This Week's Story

Elizabeth Packard discovers that she has been tricked by the director of Jacksonville Insane Asylum. She takes action!

This Week’s Story relives American history and the Bible through brief inspiring stories presented on mp3 audio recordings and text for reading.

I shall put you into the asylum! part eight

Elizabeth was distressed. “There is no secure protection or treatment in this insane asylum. The attendants have little or no medical training. They are overworked and underpaid. Nothing is done here to bring healing for the insane. Only their most basic physical needs are met.

“As asylum director, Dr. McFarland manages 231 patients. He makes rules and keeps order. He quiets unruly patients with drugs, especially ether and chloroform. The doctor allows restraining and isolation of patients. He is not a licensed medical doctor.”

The third month of Elizabeth’s forced incarceration, Toffy, Elizabeth’s firstborn son visited her. At eighteen he looked to be a young man, but he kissed and hugged her with the love of a child.

“Mother, I see it is just as I expected, you are not insane; but the same kind mother as ever.”

Before leaving he promised, “I will write you and do all I can to get you out of here.”

Visitors came rarely to the asylum. Patients felt forsaken. A fence outside the windows of the lower ward had been built since patients had reported to Elizabeth Dr. McFarland’s abuse. As ordered to do by the doctor, Elizabeth did not talk to the lower ward patients any longer, but their voices carried to her; as she was allowed to walk on the asylum outdoor grounds.

Then she discovered that she had been duped. In Dr. McFarland’s office she recognized the handwriting of her son Toffy on a letter. She grabbed it with joy. “Oh, my letter!!”

Dr. McFarland snatched it. smiled, and kept it.

Her brain shouted to her, “I cannot trust the doctor’s word!”

At parties in the asylum, attendants would dance with patients. Never could patients dance with patients. Elizabeth danced for the first time. She loved the ease and grace of the motions.

One day the doctor attempted to dance with her in his office and kissed her on the forehead. Given his position as director of the asylum and her Christian background, his actions were an insult to her self-respect and shocked her.

“Dr. McFarland, men do not send their wives here expecting that you will show your moral treatment in this manner.”

She decided after the experience: “My self-defense will be writing. I have been here nearly four months, and despite being given more freedom than the other patients, I will lift my voice for myself and for the freedom of the other women imprisoned here.

“I will write two documents. One will be a defense of my sanity and the other will be a criticism of cruel treatment I have seen done to women on the Seventh Ward.”

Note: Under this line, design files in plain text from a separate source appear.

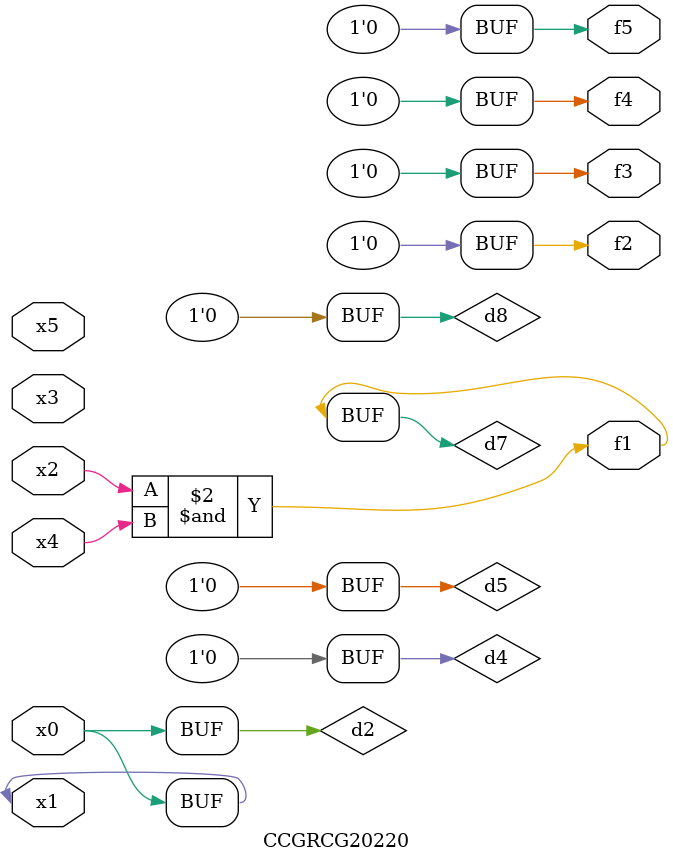
<source format=v>
module CCGRCG20220(
	input x0, x1, x2, x3, x4, x5,
	output f1, f2, f3, f4, f5
);

	wire d1, d2, d3, d4, d5, d6, d7, d8, d9;

	nand (d1, x1);
	buf (d2, x0, x1);
	nand (d3, x2, x4);
	and (d4, d1, d2);
	and (d5, d1, d2);
	nand (d6, d1, d3);
	not (d7, d3);
	xor (d8, d5);
	nor (d9, d5, d6);
	assign f1 = d7;
	assign f2 = d8;
	assign f3 = d8;
	assign f4 = d8;
	assign f5 = d8;
endmodule

</source>
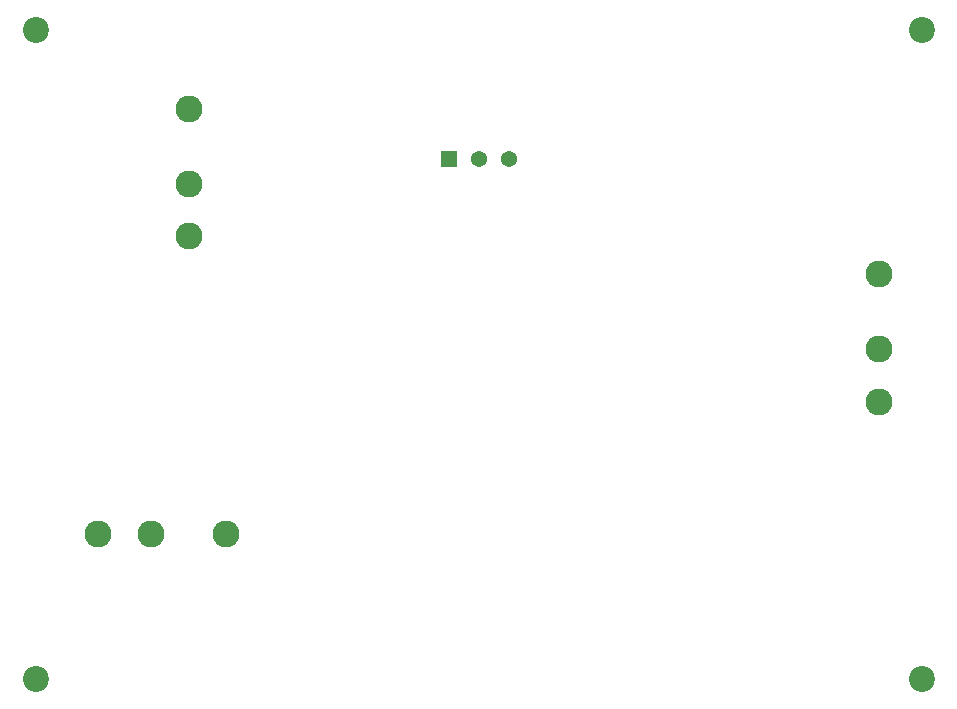
<source format=gbr>
%TF.GenerationSoftware,KiCad,Pcbnew,9.0.0*%
%TF.CreationDate,2025-04-18T23:18:59-05:00*%
%TF.ProjectId,BSPD,42535044-2e6b-4696-9361-645f70636258,rev?*%
%TF.SameCoordinates,Original*%
%TF.FileFunction,Soldermask,Bot*%
%TF.FilePolarity,Negative*%
%FSLAX46Y46*%
G04 Gerber Fmt 4.6, Leading zero omitted, Abs format (unit mm)*
G04 Created by KiCad (PCBNEW 9.0.0) date 2025-04-18 23:18:59*
%MOMM*%
%LPD*%
G01*
G04 APERTURE LIST*
%ADD10C,2.200000*%
%ADD11C,2.286000*%
%ADD12R,1.371600X1.371600*%
%ADD13C,1.371600*%
G04 APERTURE END LIST*
D10*
%TO.C,H103*%
X198700000Y-133100000D03*
%TD*%
D11*
%TO.C,U102*%
X136700000Y-91155000D03*
X136700000Y-84805000D03*
X136700000Y-95600000D03*
%TD*%
%TO.C,U110*%
X195100000Y-105186000D03*
X195100000Y-98836000D03*
X195100000Y-109631000D03*
%TD*%
D10*
%TO.C,H104*%
X198700000Y-78100000D03*
%TD*%
%TO.C,H101*%
X123700000Y-78100000D03*
%TD*%
D12*
%TO.C,U103*%
X158700000Y-89100000D03*
D13*
X161240000Y-89100000D03*
X163780000Y-89100000D03*
%TD*%
D11*
%TO.C,U101*%
X133414000Y-120850000D03*
X139764000Y-120850000D03*
X128969000Y-120850000D03*
%TD*%
D10*
%TO.C,H102*%
X123700000Y-133100000D03*
%TD*%
M02*

</source>
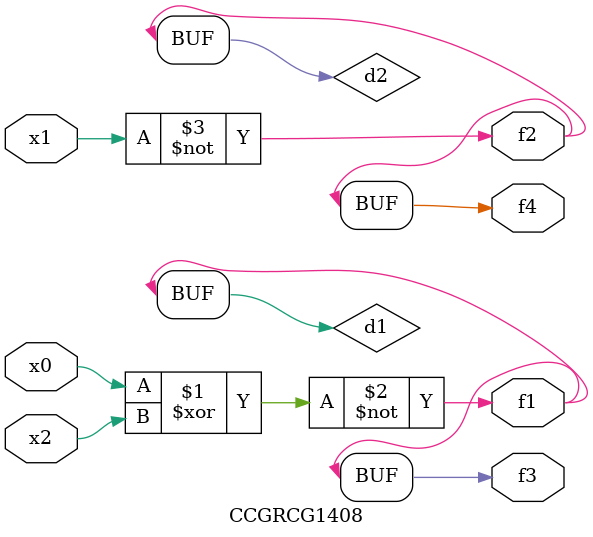
<source format=v>
module CCGRCG1408(
	input x0, x1, x2,
	output f1, f2, f3, f4
);

	wire d1, d2, d3;

	xnor (d1, x0, x2);
	nand (d2, x1);
	nor (d3, x1, x2);
	assign f1 = d1;
	assign f2 = d2;
	assign f3 = d1;
	assign f4 = d2;
endmodule

</source>
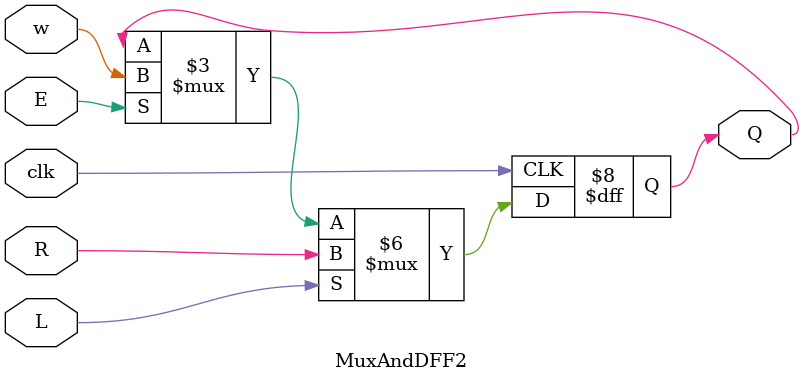
<source format=v>


module MuxAndDFF2
(
  input clk,
  input w,
  input R,
  input E,
  input L,
  output Q
);


  always @(posedge clk) begin
    if(L) Q <= R; 
    else begin
      if(E) Q <= w; 
      else Q <= Q;
    end
  end


endmodule


</source>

On October 26, 1860 Elizabeth gave her defense to the doctor.

Dr. McFarland read Elizabeth’s defense knowing well that he had no proof of her being insane.

However, in her defense statement she crossed a boundary. Previously she did not express to the doctor her disgust with her husband’s attempts to keep her quiet and under his control.

She proposed that the doctor release her from the asylum to be an independent woman. She urged him to protect her and other oppressed women. That is exactly what he did not want to do.

Elizabeth presented her second document. A brutal response came that eventually led to mental health reforms in many states in the United States.